Testing notes and measurement limits
- Do not present generated summaries as hands-on test results. Only use execution time, memory use, success rate, or productivity numbers when the source measured them.
- Numeric details present in the input: 10분. Treat them as source claims until reproduced.
- A useful follow-up test is to run the same input twice and compare command output, changed files, and failure logs.
Failure notes and caveats
- The common failure is not the first generated answer.

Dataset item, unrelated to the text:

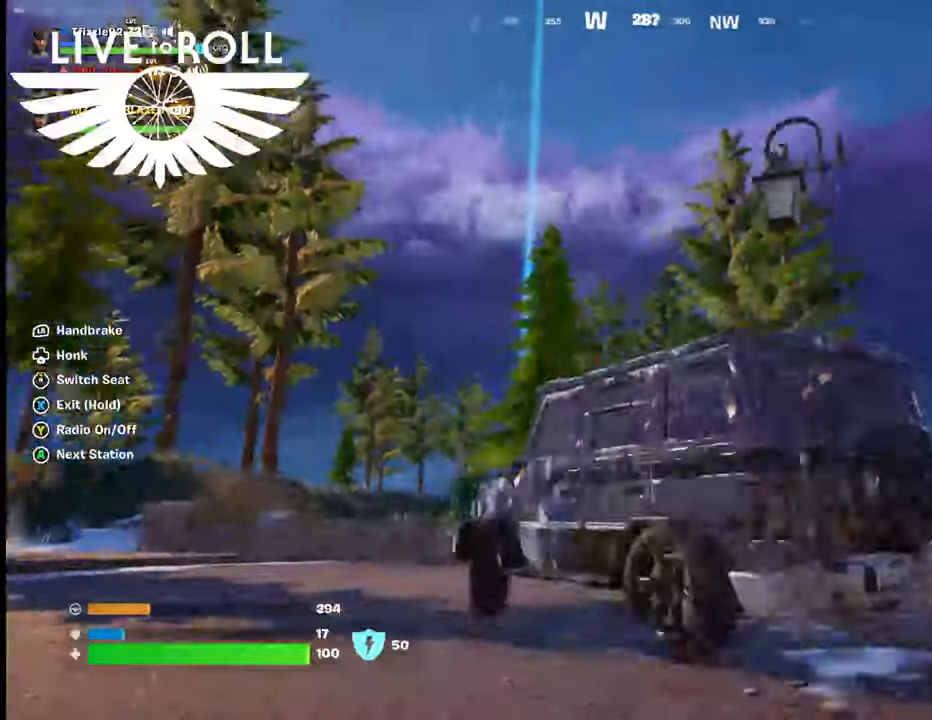
{"buttons": [], "left_stick": "up-right", "right_stick": "right", "events": []}
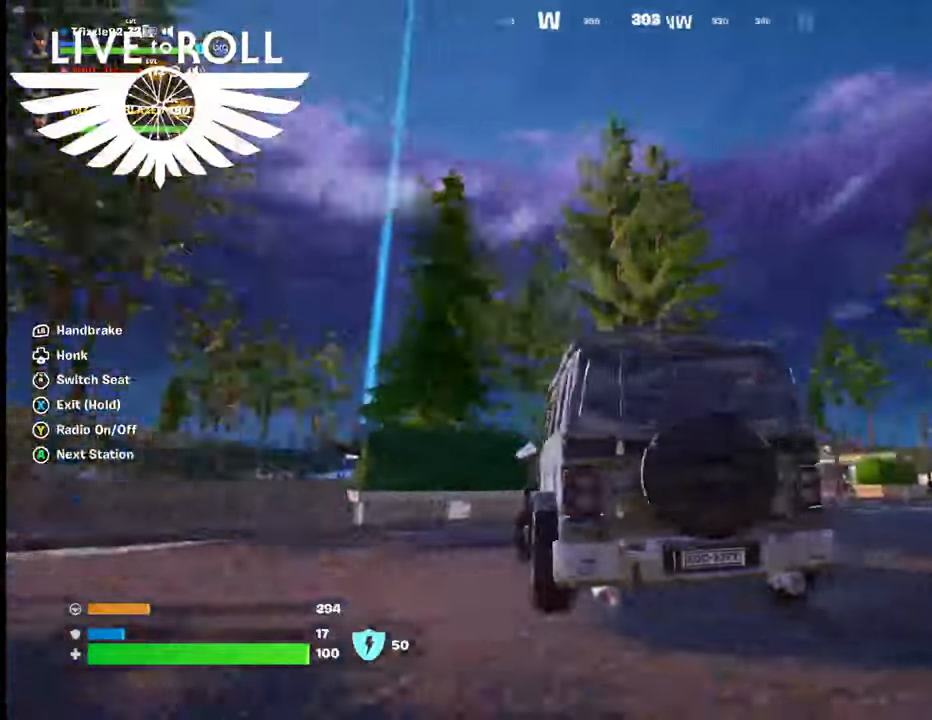
{"buttons": [], "left_stick": "up-right", "right_stick": "right", "events": []}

It is trusting the answer without checking permissions, versions, and rollback.
- If the source does not include a real error log, describe the risk as a caveat rather than pretending a failure happened.

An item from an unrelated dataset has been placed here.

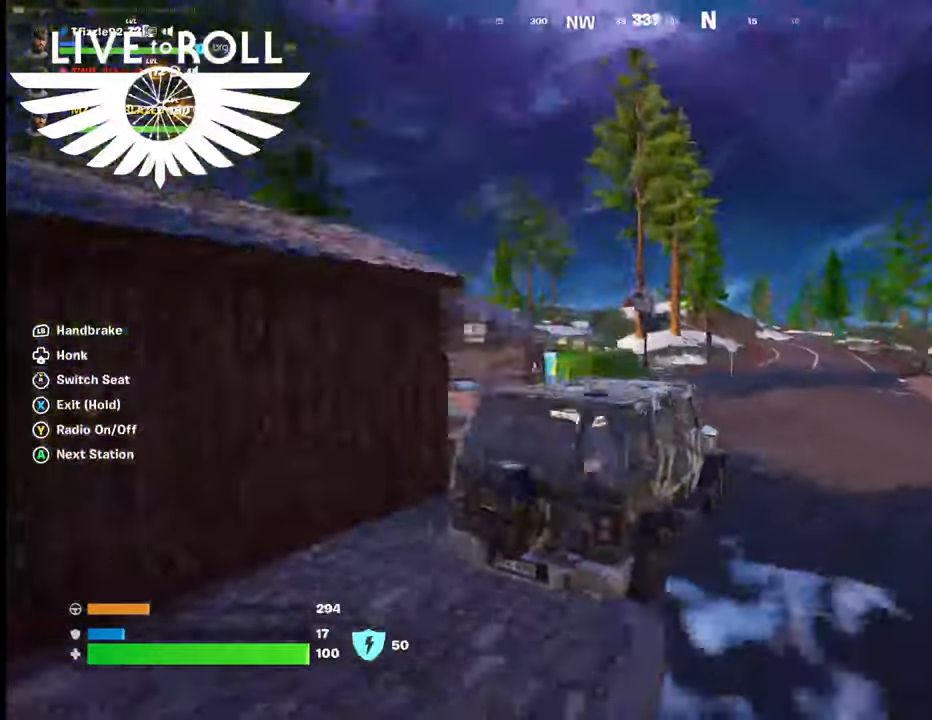
{"buttons": [], "left_stick": "up-right", "right_stick": "center", "events": []}
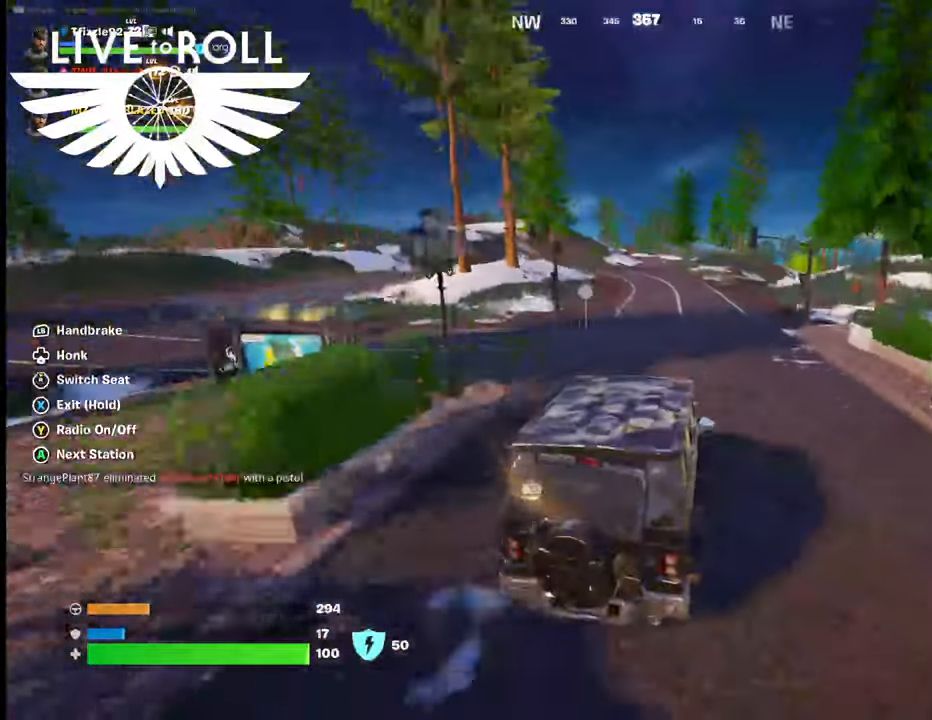
{"buttons": [], "left_stick": "up", "right_stick": "center", "events": [[167, "left_stick", "up"]]}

- Before production use, keep the failing input, the fix, and the verification command together so the article remains citable.
Sources and checks
Verified on: 2026-06-15
| Claim | Evidence | How to verify | Limit |
|---|---|---|---|
| Claude Code should be checked against the original source before reuse. | github.com | Check the source page, version, date, and setup notes. | Source content can change after this article is published. |
| Claude Code should be checked against the original source before reuse. | code.claude.com | Check the source page, version, date, and setup notes. | Source content can change after this article is published. |
| Claude Code should be checked against the original source before reuse. | docs.n8n.io | Check the source page, version, date, and setup notes. | Source content can change after this article is published. |
| Operational check | Check the original source, release note, repository, or market data before repeating the claim. | Reproduce on a small input and record input, output, and environment. | A local test does not prove every production path. |
| Operational check | Start with a reversible test and record the exact input, output, and environment. | Reproduce on a small input and record input, output, and environment. | A local test does not prove every production path. |
| Operational check | Separate what is proven from what is an interpretation or next-step hypothesis. | Reproduce on a small input and record input, output, and environment. | A local test does not prove every production path. |
FAQ
When should I use Claude Code?
Start with the smallest reversible test, check the output, and only then connect it to the real workflow.
What should I check before applying Claude Code in production?
Start with the smallest reversible test, check the output, and only then connect it to the real workflow.
What is the easiest way to verify the result?
Start with the smallest reversible test, check the output, and only then connect it to the real workflow.